Kaitlyn Aurelia Smith & Suzanne Ciani
, September 16th, 2016 07:34
Waves, both sound and tidal, have been a recurrent theme for Suzanne Ciani. The composer’s 1982 debut album was titled Seven Waves and aqueous washes surface throughout, with the record’s final two tracks, named appropriately ‘The Sixth Wave’ and ‘The Seventh Wave’, subsiding entirely beneath them at their close. Later she began releasing music on her own label, Seventh Wave, and an upcoming documentary, A Life In Waves, picks up the thread of what she’s called her “leitmotif”. Even now, Ciani lives in Bolinas, California, a place idiosyncratic for many reasons – a small town resolute on staying small, its residents famously tore down road signs pointing their way – one of which being that it’s surrounded on three sides by water, meaning that the lapping of the Pacific is her constant backdrop. As she said to this magazine four years ago, that first record “was about my love for the ocean. Those seven waves were all connected in one piece. There is not a seam on that album. A wave builds, it crashes, it recedes, another wave builds out of the sea.”
It’s fitting, then, that the crashing of the tide surges in on ‘A New Day’ and ‘Closed Circuit’, the two tracks that form Sunergy, her collaborative album recorded with the multi-instrumentalist Kaitlyn Aurelia Smith. It’s the thirteenth instalment of the New York label Rvng Intl.’s FRKWYS series, which establishes intergenerational collaborations and has so far included work by Julianna Barwick, Ikue Mori, David Borden, James Ferraro, Samuel Godin, Laurel Halo, Daniel Lopatin, Robert Aiki Aubrey Lowe and Ariel Kalma among many others. The link-up between Ciani and Smith couldn’t really be better: neighbours, their friendship stemmed from a community dinner Ciani attended and Smith cooked for, where they bonded over their love for Buchlas, the modular synths with which Ciani is synonymous and which were a core part of Smith’s album EARS, released earlier this year. The merge of coursing streams of synth and airy, occasionally processed woodwind on that record reflect another shared interest: the natural world, or, to be more specific, the natural world as represented by electronic instruments. (You could even see ‘Alder’, ‘Cedar’ and the seven titular plants of Smith’s work Useful Trees as forming arboreal companions to Ciani’s waves to bolster the connection.)

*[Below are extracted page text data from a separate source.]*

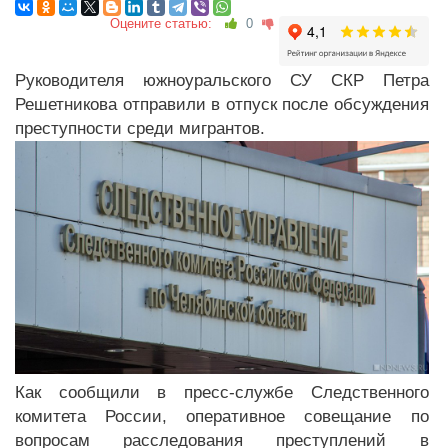
Оцените статью:
0
Руководителя южноуральского СУ СКР Петра
Решетникова отправили в отпуск после обсуждения
преступности среди мигрантов.
Как сообщили в пресс-службе Следственного
комитета России, оперативное совещание по
вопросам расследования преступлений в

Forming a nice counterpoint to the fact that Ciani had to fund her initial music-making by producing adverts and idents for Coca Cola, Atari and PBS, none of which were more than a handful of seconds in duration (her most micro micro-composition was a third of a second), Sunergy excels in long-form, slow-growth tracks. To pick up the wave image, ‘A New Day’, which clocks in at 23.10, feels like a breaker making its way towards the coast, accumulating matter as it does; what begins as the slow undertow of bass line with the manic Buchla squall of notes overhead gradually grows to be a harmonious and dense collision of sounds. Some of these feel more explicitly man-made – the runs of bleeps and laboratory hisses could only be coaxed from their analogue kit – but these fall under the eaves of a sonic structure firmly built in tribute to the environment, and it’s the waves and winds that buffet the northern California coastline that are running through Ciani and Smith’s patch cables here. ‘Closed Circuit’ by turn feels both more static and episodic. Rather than building and building, it moves through different segments, from a calming and lulled introductory passage to one where the staggered synth tones seem to pull away from the vertiginous bass in a way that impressively almost induces seasickness if you listen through headphones. The bonus track, ‘Retrograde’, is a more still, circular end piece that doubles as a segue back into real life, with the mics up on Ciani and Smith operating their synths.
What the record amounts to, though, is more than a synchronic sound portrait of the Pacific looking out from Bolinas. It’s an album that requires patience, from the listener and its creators, and both musicians come from a background where this is key: Ciani began producing music feeding punched cards into a computer, while Smith made her first compositions to accompany chants during a year spent at a Krishna temple in Los Angeles. What then emerges are tracks that feel like they could happily exist outside of time, fabricating through synthesis an oceanic churn and break that is continuous and will pre- and post-date all of us. Even if Ciani and Smith don’t quite buy the links to climate change the album’s press release make (though Smith says, “I guess it's always an influence…”), you can’t help but feel that a record comprising two instrumental tracks that invite the listener to consider the world’s largest ocean for almost 36 minutes without lyrical distraction feels timely, especially coming as it does from a country that could be led by a man whose rejection of global warming would put him in a minority of one. Sunergy then not only feels like a brilliant collaboration, but one that’s simultaneously quietly pressing.